"Un elenco potente en una puesta de El Muererío teatro, que convierte la tragedia en una interna partidaria. "
Por: Camilo Sánchez
El brillo resignado de Augusto Pontani, su aureola fatal de víctima corajuda, quiebra el sentido: está sucediendo una historia en los fondos del Konex. Furtivo, consternado pero de pie, reconoce de entrada que se fue de lengua, que ha jugado a dos puntas en una interna partidaria y que, por eso mismo, tal vez no tenga retorno. "Soy cadáver", dice, recién guardado en un monoambiente de las afueras de la ciudad. "Estoy muerto", recita Pontani, el Prometeo que ha ventilado ciertos secretos de la cúpula entre las bases: un fuego chamuscado en estos tiempos de debacle, "de mucho ferrite en las paredes, cloacas mal hechas, cadáveres gremiales y otros manoseados".
El texto de Juan José Santillán, la dirección de Diego Starosta y un elenco de rara intensidad -Paula Tabachnik, Eliana Antar, Darío Szraka, Diana Cortajerena, Emanuel Belser, Lucía Rossi y el propio Starosta- trabajan, como en una carrera de postas, complementando esfuerzos, y potencian por eso mismo, en Prometeo hasta el cuello, una puesta que lleva al espectador a ese estado que todo hecho artístico finalmente anhela: la perplejidad. No hay persecuciones ni efectos especiales, sino una acción coreográfica abigarrada y certera, en un pequeño ambiente nacional y popular. Allí se destila el ajustado engranaje de la historia: la traición de Pontani y su empecinamiento en el silencio, su negativa a entregar los posibles nombres de una traición futura. Un hecho que podría sacarlo de la mira de Hermes/Camoranesi, ansioso por gatillar. El relato, que en el coro hace pie en textos escritos desde el vacío -Rodolfo Walsh, desde el exilio de la casita de San Vicente o la cabaña del Delta- no tiene dobleces: se cuenta sin atisbos de cinismo posmoderno ni fácil melancolía reivindicativa.
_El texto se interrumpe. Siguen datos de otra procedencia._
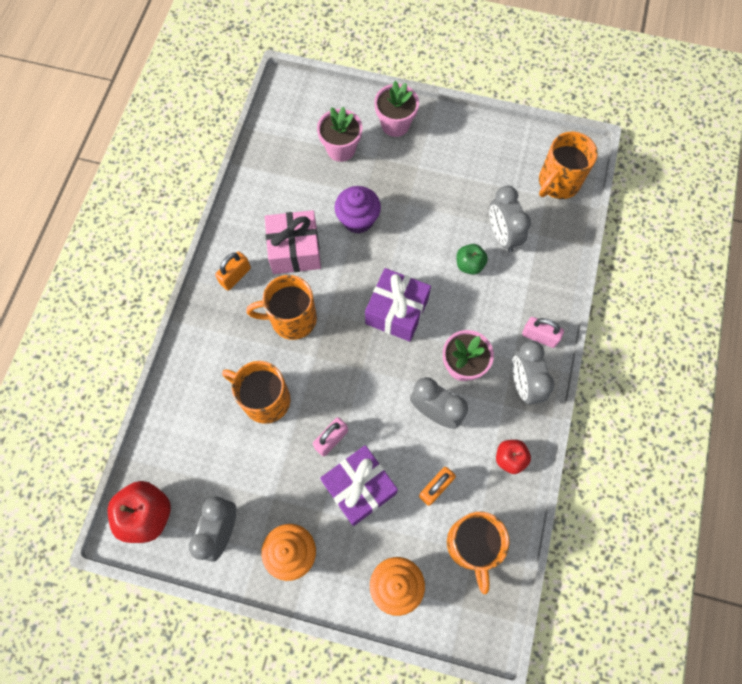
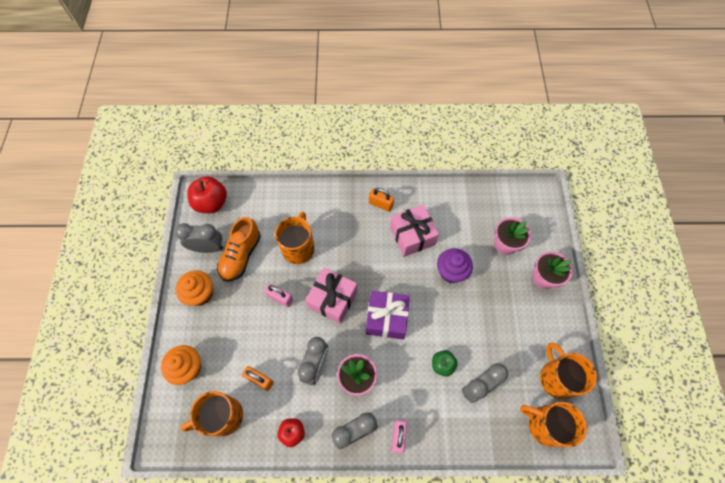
camera: 75 degrees right, 5 degrees down
(250, 483) = (241, 255): none -> orange shoe
(291, 319) = (360, 248): orange mug -> orange mug (556, 378)
(353, 371) = (333, 299): none -> pink gift
(359, 488) = (250, 326): purple gift -> none

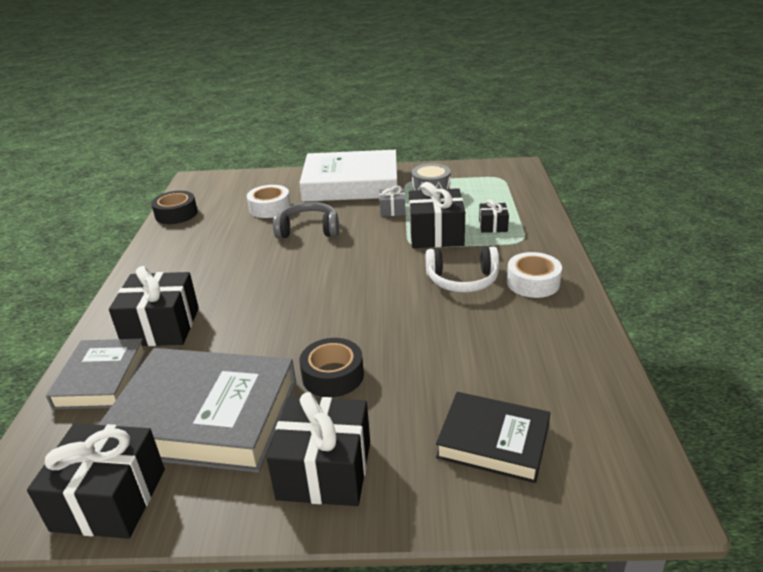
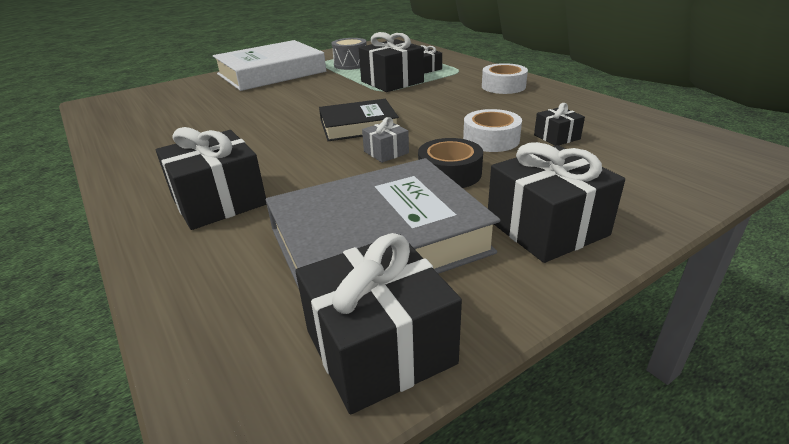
camera: 35 degrees left, 0 degrees up
(101, 379) = (205, 262): grey book -> none
(176, 214) = (106, 127): black tape -> none
(270, 208) = (213, 101): white tape -> white tape (491, 140)
(308, 230) = (276, 104): grey headphones -> none
(392, 210) = (334, 78): grey gift -> grey gift (386, 152)
(462, 280) = (454, 97): white headphones -> none
(481, 377) = (557, 137): none -> black gift
(493, 441) = (626, 163): black book -> black book (358, 126)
Ocurre que ha pasado un vendaval, y hay más de una grieta en las goteras, y no ha parado aún la garúa de tanta historia.
Por eso es precisa la gotera en el techo, que acentúa el clima de las palabras, y más tarde la lluvia que empieza a caer amargamente y en la que nadie de los protagonistas parece reparar. "Señor/ un cuerpo en el destierro/ ninguna marca deja tras su paso/ ni restos de caricia. Días de sol/ y sombras que desmantelan nombres./ En la voracidad cada respiración es hija del despojo", dice, en lo que parece una nueva profecía, el coro de la tragedia. El relato ejerce, en el espectador, una ruptura temporal que es otro de los atractivos de la obra. Se cuenta, en medio del ríspido clima de los violentos años '70, una historia actual, con vaivenes de tramas partidarias y aparatos políticos, runflas ansiosas por pasarse a manos del mejor postor. Bajo el sólido disfraz de una forma, el equipo de El muererío teatro hunde los pies en una sinfonía trágica. Y ese sórdido chapoteo de los zapatos de Camoranesi en el silencio, después del tiro final, resultará inolvidable.